[Page-level text extractions]
______________________________

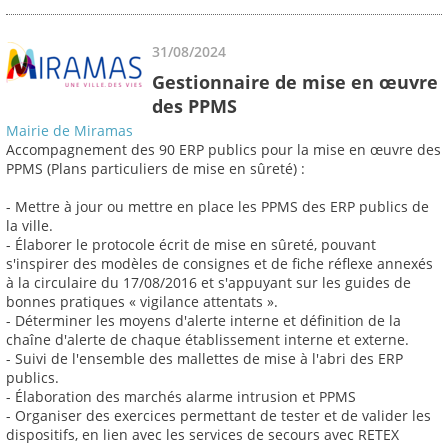
31/08/2024
Gestionnaire de mise en œuvre
des PPMS
Mairie de Miramas
Accompagnement des 90 ERP publics pour la mise en œuvre des
PPMS (Plans particuliers de mise en sûreté) :
- Mettre à jour ou mettre en place les PPMS des ERP publics de
la ville.
- Élaborer le protocole écrit de mise en sûreté, pouvant
s'inspirer des modèles de consignes et de fiche réflexe annexés
à la circulaire du 17/08/2016 et s'appuyant sur les guides de
bonnes pratiques « vigilance attentats ».
- Déterminer les moyens d'alerte interne et définition de la
chaîne d'alerte de chaque établissement interne et externe.
- Suivi de l'ensemble des mallettes de mise à l'abri des ERP
publics.
- Élaboration des marchés alarme intrusion et PPMS
- Organiser des exercices permettant de tester et de valider les
dispositifs, en lien avec les services de secours avec RETEX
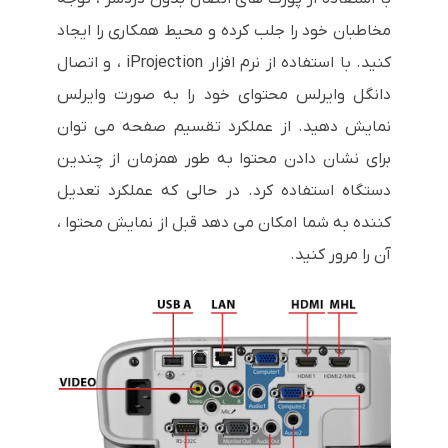
مخاطبان خود را جلب کرده و محیط همکاری را ایجاد
کنید. با استفاده از نرم افزار iProjection ، و اتصال
دانگل وایرلس محتوای خود را به صورت وایرلس
نمایش دهید. از عملکرد تقسیم صفحه می توان
برای نشان دادن محتوا به طور همزمان از چندین
دستگاه استفاده کرد. در حالی که عملکرد تعدیل
کننده به شما امکان می دهد قبل از نمایش محتوا ،
آن را مرور کنید.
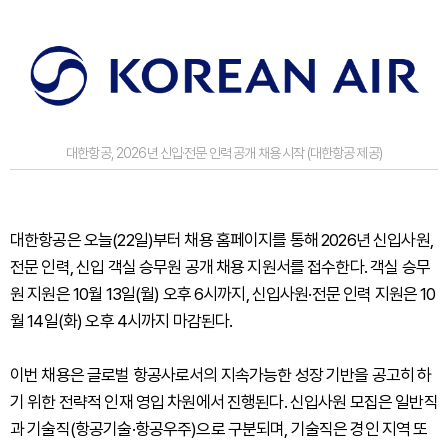
대한항공, 2026년 신입·전문 인력 공개 채용 시작 (대한항공 제공)
대한항공은 오늘(22일)부터 채용 홈페이지를 통해 2026년 신입사원,
전문 인력, 신입 객실 승무원 공개 채용 지원서를 접수한다. 객실 승무
원 지원은 10월 13일(월) 오후 6시까지, 신입사원·전문 인력 지원은 10
월 14일(화) 오후 4시까지 마감된다.
이번 채용은 글로벌 항공사로서의 지속가능한 성장 기반을 공고히 하
기 위한 전략적 인재 영입 차원에서 진행된다. 신입사원 모집은 일반직
과 기술직(항공기술·항공우주)으로 구분되며, 기술직은 경인 지역 또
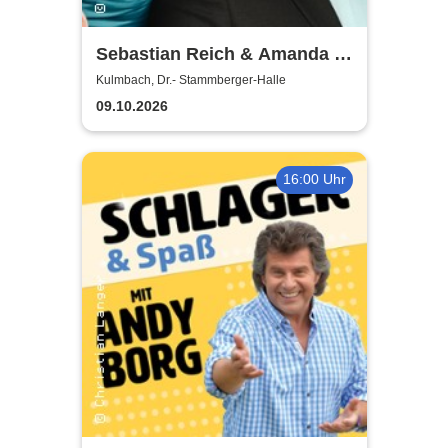
Sebastian Reich & Amanda -
Purer Zufall
Kulmbach, Dr.- Stammberger-Halle
09.10.2026
16:00 Uhr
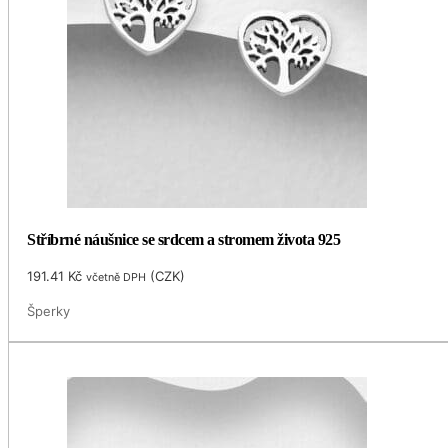
Stříbrné náušnice se srdcem a stromem života 925
191.41
Kč
(
CZK
)
včetně DPH
Šperky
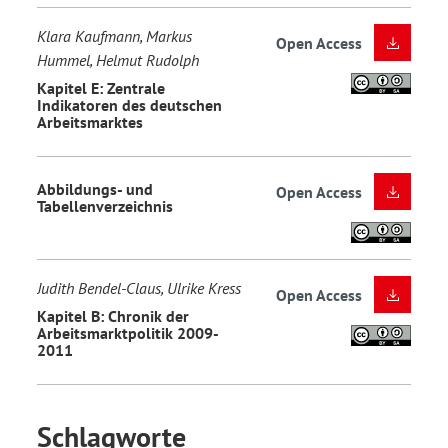
Klara Kaufmann, Markus
Open Access
Hummel, Helmut Rudolph
Kapitel E: Zentrale
Indikatoren des deutschen
Arbeitsmarktes
Abbildungs- und
Open Access
Tabellenverzeichnis
Judith Bendel-Claus, Ulrike Kress
Open Access
Kapitel B: Chronik der
Arbeitsmarktpolitik 2009-
2011
Schlagworte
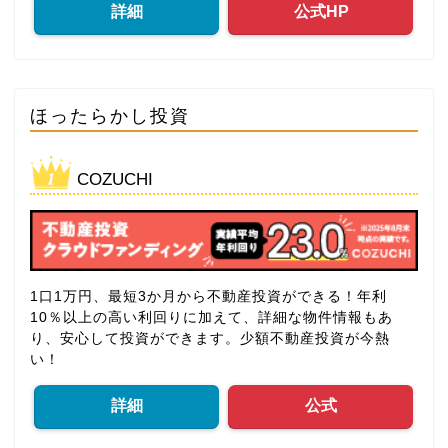
詳細
公式HP
ほったらかし投資
COZUCHI
1口1万円、最短3か月から不動産投資ができる！年利
10％以上の高い利回りに加えて、詳細な物件情報もあ
り、安心して投資ができます。少額不動産投資が今熱
い！
詳細
公式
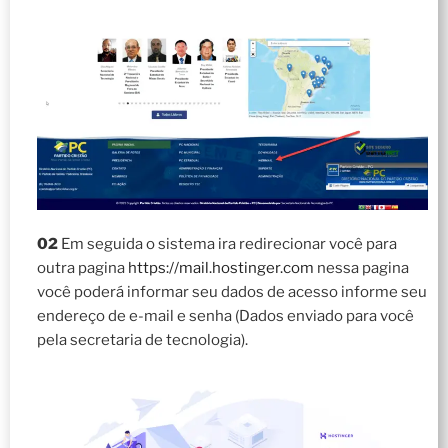
02
Em seguida o sistema ira redirecionar você para
outra pagina
https://mail.hostinger.com
nessa pagina
você poderá informar seu dados de acesso informe seu
endereço de e-mail e senha (Dados enviado para você
pela secretaria de tecnologia).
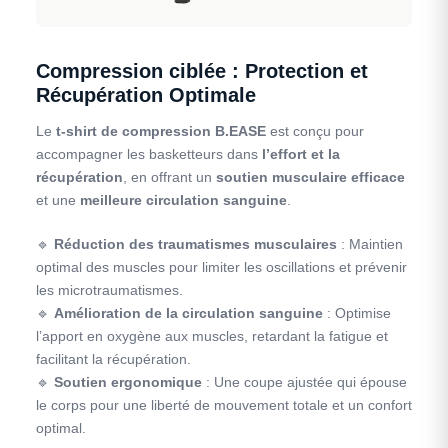
Compression ciblée : Protection et
Récupération Optimale
Le
t-shirt de compression B.EASE
est conçu pour
accompagner les basketteurs dans
l’effort et la
récupération
, en offrant un
soutien musculaire efficace
et une
meilleure circulation sanguine
.
🔹
Réduction des traumatismes musculaires
: Maintien
optimal des muscles pour limiter les oscillations et prévenir
les microtraumatismes.
🔹
Amélioration de la circulation sanguine
: Optimise
l’apport en oxygène aux muscles, retardant la fatigue et
facilitant la récupération.
🔹
Soutien ergonomique
: Une coupe ajustée qui épouse
le corps pour une liberté de mouvement totale et un confort
optimal.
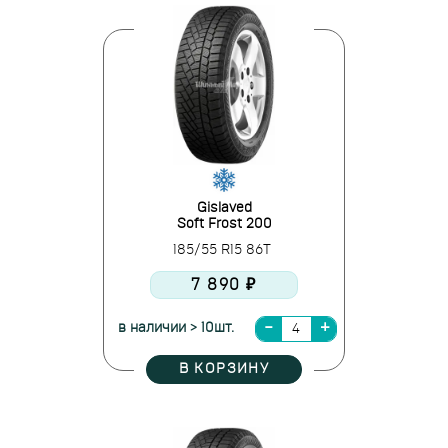
Gislaved
Soft Frost 200
185/55 R15 86T
7 890 ₽
в наличии > 10шт.
В КОРЗИНУ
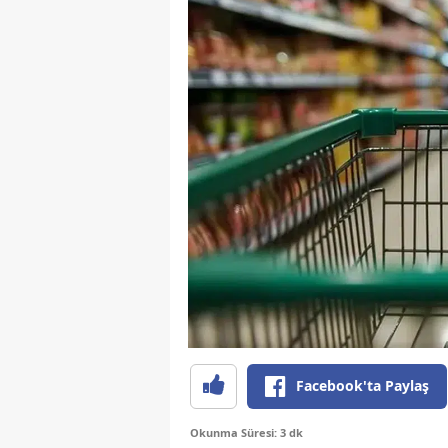
Facebook'ta Paylaş
Okunma Süresi: 3 dk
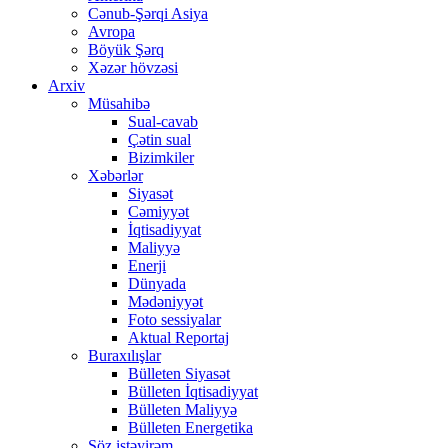
Cənub-Şərqi Asiya
Avropa
Böyük Şərq
Xəzər hövzəsi
Arxiv
Müsahibə
Sual-cavab
Çətin sual
Bizimkiler
Xəbərlər
Siyasət
Cəmiyyət
İqtisadiyyat
Maliyyə
Enerji
Dünyada
Mədəniyyət
Foto sessiyalar
Aktual Reportaj
Buraxılışlar
Bülleten Siyasət
Bülleten İqtisadiyyat
Bülleten Maliyyə
Bülleten Energetika
Söz istəyirəm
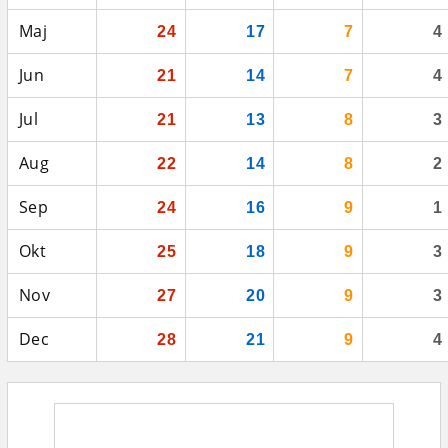
Maj
24
17
7
4
Jun
21
14
7
4
Jul
21
13
8
3
Aug
22
14
8
2
Sep
24
16
9
1
Okt
25
18
9
3
Nov
27
20
9
3
Dec
28
21
9
4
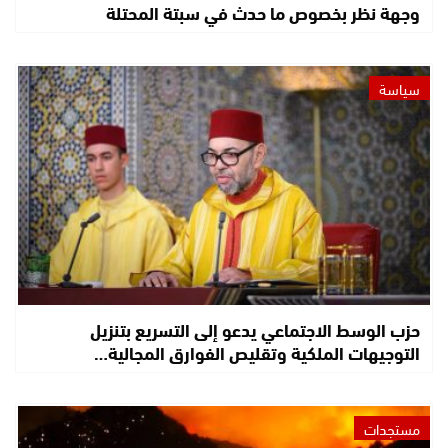
وجهة نظر بخصوص ما حدث في سبتة المحتلة
سياسة
حزب الوسط الاجتماعي يدعو إلى التسريع بتنزيل
التوجيهات الملكية وتقليص الفوارق المجالية…
مستجدات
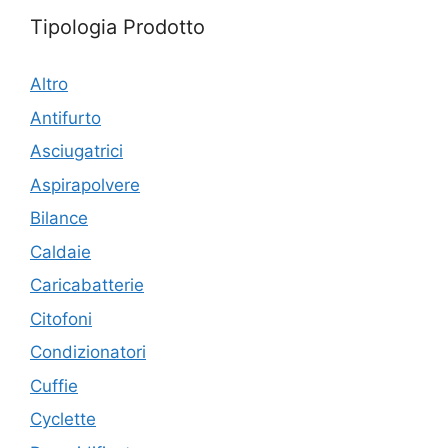
Tipologia Prodotto
Altro
Antifurto
Asciugatrici
Aspirapolvere
Bilance
Caldaie
Caricabatterie
Citofoni
Condizionatori
Cuffie
Cyclette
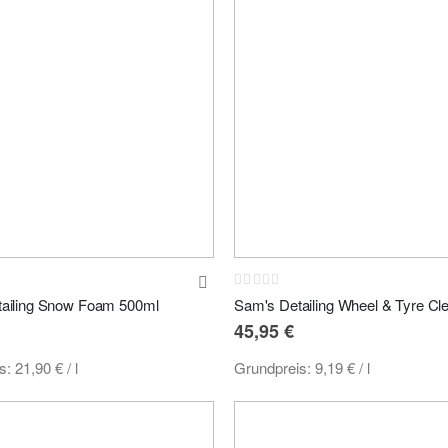
Rating:
0%
ailing Snow Foam 500ml
45,95 €
is:
21,90 €
/ l
Grundpreis:
9,19 €
/ l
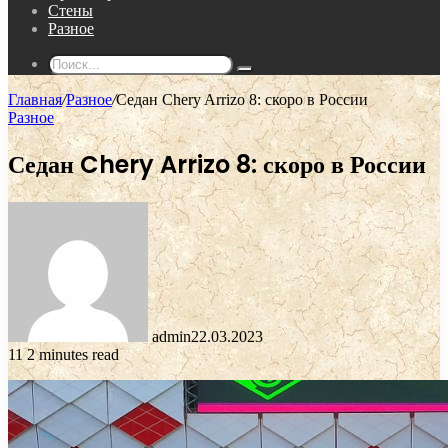
Стены
Разное
Поиск...
Главная
/
Разное
/
Седан Chery Arrizo 8: скоро в России
Разное
Седан Chery Arrizo 8: скоро в России
admin
22.03.2023
11
2 minutes read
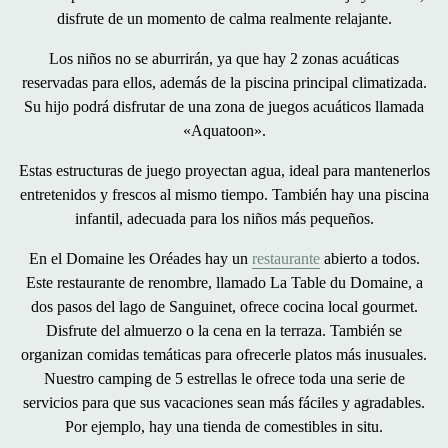
disfrute de un momento de calma realmente relajante.
Los niños no se aburrirán, ya que hay
2 zonas acuáticas
reservadas para ellos, además de la piscina principal climatizada.
Su hijo podrá disfrutar de una zona de juegos acuáticos llamada
«Aquatoon»
.
Estas estructuras de juego proyectan agua, ideal para mantenerlos
entretenidos y frescos al mismo tiempo. También hay una
piscina
infantil, adecuada para los niños más pequeños.
En el Domaine les Oréades hay un
restaurante
abierto a todos.
Este restaurante de renombre, llamado
La Table du Domaine
, a
dos pasos del lago de Sanguinet, ofrece
cocina local gourmet
.
Disfrute del almuerzo o la cena en la terraza. También se
organizan
comidas temáticas
para ofrecerle platos más inusuales.
Nuestro camping de 5 estrellas le ofrece toda una serie de
servicios para que
sus vacaciones sean más fáciles y agradables
.
Por ejemplo, hay una tienda de comestibles in situ.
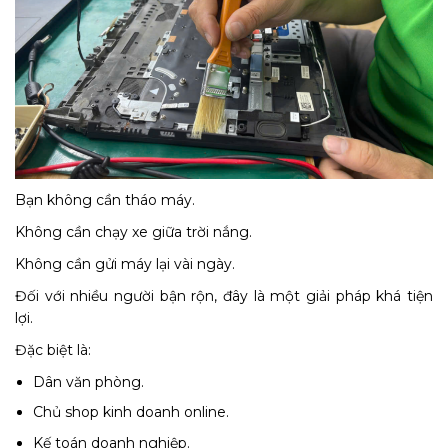
Bạn không cần tháo máy.
Không cần chạy xe giữa trời nắng.
Không cần gửi máy lại vài ngày.
Đối với nhiều người bận rộn, đây là một giải pháp khá tiện
lợi.
Đặc biệt là:
Dân văn phòng.
Chủ shop kinh doanh online.
Kế toán doanh nghiệp.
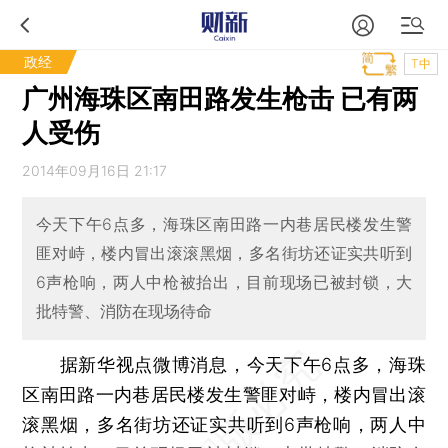
政经
T中
广州海珠区南田路发生枪击 已有两
人受伤
2014年09月16日 21:17
今天下午6点多，海珠区南田路一内巷居民楼发生警
匪对峙，楼内冒出滚滚黑烟，多名街坊还证实共听到
6声枪响，两人中枪被抬出，目前现场已被封锁，大
批特警、消防在现场待命
据新华视点微博消息，今天下午6点多，海珠
区南田路一内巷居民楼发生警匪对峙，楼内冒出滚
滚黑烟，多名街坊还证实共听到6声枪响，两人中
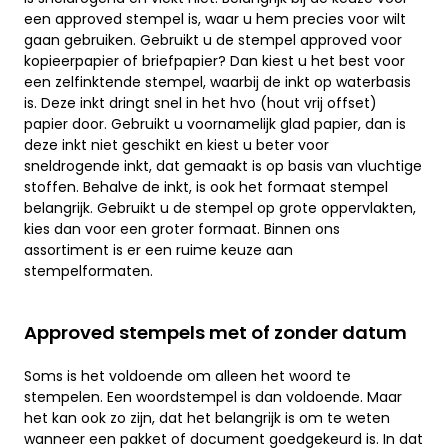
een approved stempel is, waar u hem precies voor wilt
gaan gebruiken. Gebruikt u de stempel approved voor
kopieerpapier of briefpapier? Dan kiest u het best voor
een zelfinktende stempel, waarbij de inkt op waterbasis
is. Deze inkt dringt snel in het hvo (hout vrij offset)
papier door. Gebruikt u voornamelijk glad papier, dan is
deze inkt niet geschikt en kiest u beter voor
sneldrogende inkt, dat gemaakt is op basis van vluchtige
stoffen. Behalve de inkt, is ook het formaat stempel
belangrijk. Gebruikt u de stempel op grote oppervlakten,
kies dan voor een groter formaat. Binnen ons
assortiment is er een ruime keuze aan
stempelformaten.
Approved stempels met of zonder datum
Soms is het voldoende om alleen het woord te
stempelen. Een woordstempel is dan voldoende. Maar
het kan ook zo zijn, dat het belangrijk is om te weten
wanneer een pakket of document goedgekeurd is. In dat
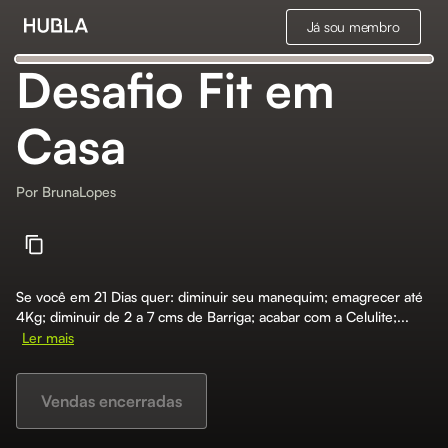
Já sou membro
Desafio Fit em
Casa
Por
BrunaLopes
Se você em 21 Dias quer: diminuir seu manequim; emagrecer até
4Kg; diminuir de 2 a 7 cms de Barriga; acabar com a Celulite;...
Ler mais
Vendas encerradas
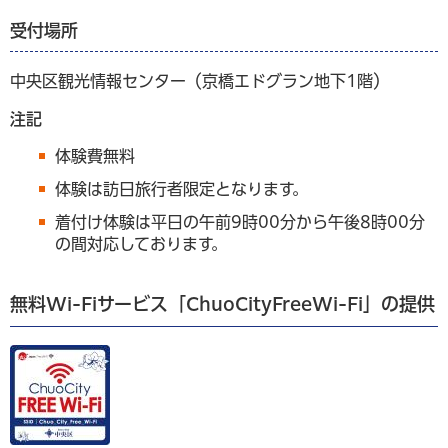
受付場所
中央区観光情報センター（京橋エドグラン地下1階）
注記
体験費無料
体験は訪日旅行者限定となります。
着付け体験は平日の午前9時00分から午後8時00分
の間対応しております。
無料Wi-Fiサービス「ChuoCityFreeWi-Fi」の提供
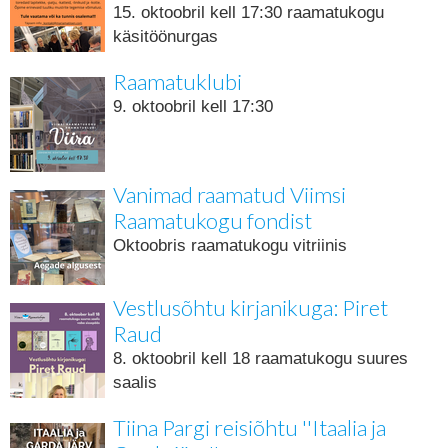
15. oktoobril kell 17:30 raamatukogu
käsitöönurgas
Raamatuklubi
9. oktoobril kell 17:30
Vanimad raamatud Viimsi
Raamatukogu fondist
Oktoobris raamatukogu vitriinis
Vestlusõhtu kirjanikuga: Piret
Raud
8. oktoobril kell 18 raamatukogu suures
saalis
Tiina Pargi reisiõhtu ''Itaalia ja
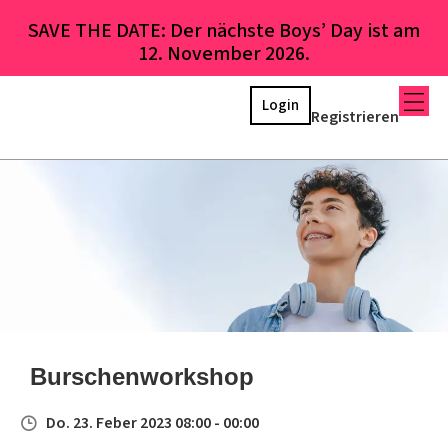
SAVE THE DATE: Der nächste Boys’ Day ist am
12. November 2026.
Login
Registrieren
Burschenworkshop
Do. 23. Feber 2023 08:00 - 00:00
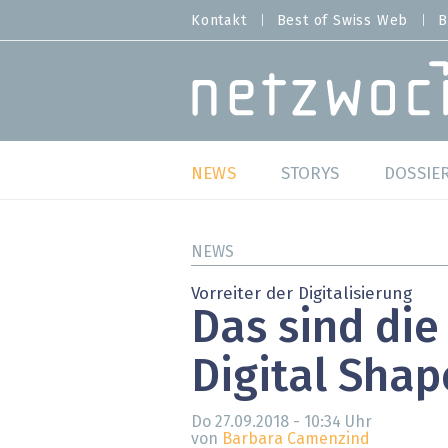
Direkt
Kontakt
Best of Swiss Web
B
HEADER
zum
MENU
Inhalt
MAIN NAVIGATION
NEWS
STORYS
DOSSIE
Live
Best o
NEWS
Wild Card
Best o
Vorreiter der Digitalisierung
Das sind die
Studien
Best o
Digital Shap
Meinungen
SAP S
Hands-on
Arbei
Do 27.09.2018 - 10:34
Uhr
von
Barbara Camenzind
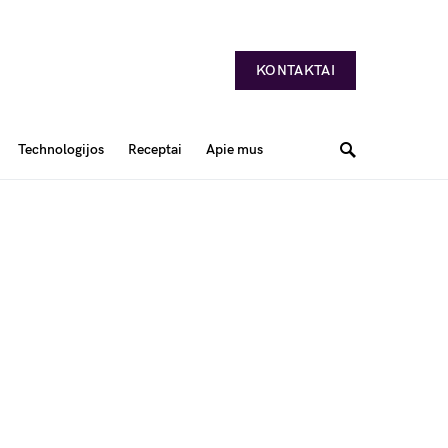
KONTAKTAI
Technologijos
Receptai
Apie mus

______________________________

Problem –
Starting at the line above that contains "Dân văn phòng.", transcribe every line exactly through the line that contains "sneldrogende inkt, dat", including that last one, and skip the pictures.

Task solution –
Dân văn phòng.
Chủ shop kinh doanh online.
Kế toán doanh nghiệp.
政经
T中
广州海珠区南田路发生枪击 已有两
人受伤
2014年09月16日 21:17
今天下午6点多，海珠区南田路一内巷居民楼发生警
匪对峙，楼内冒出滚滚黑烟，多名街坊还证实共听到
6声枪响，两人中枪被抬出，目前现场已被封锁，大
批特警、消防在现场待命
据新华视点微博消息，今天下午6点多，海珠
区南田路一内巷居民楼发生警匪对峙，楼内冒出滚
滚黑烟，多名街坊还证实共听到6声枪响，两人中
een approved stempel is, waar u hem precies voor wilt
gaan gebruiken. Gebruikt u de stempel approved voor
kopieerpapier of briefpapier? Dan kiest u het best voor
een zelfinktende stempel, waarbij de inkt op waterbasis
is. Deze inkt dringt snel in het hvo (hout vrij offset)
papier door. Gebruikt u voornamelijk glad papier, dan is
deze inkt niet geschikt en kiest u beter voor
sneldrogende inkt, dat gemaakt is op basis van vluchtige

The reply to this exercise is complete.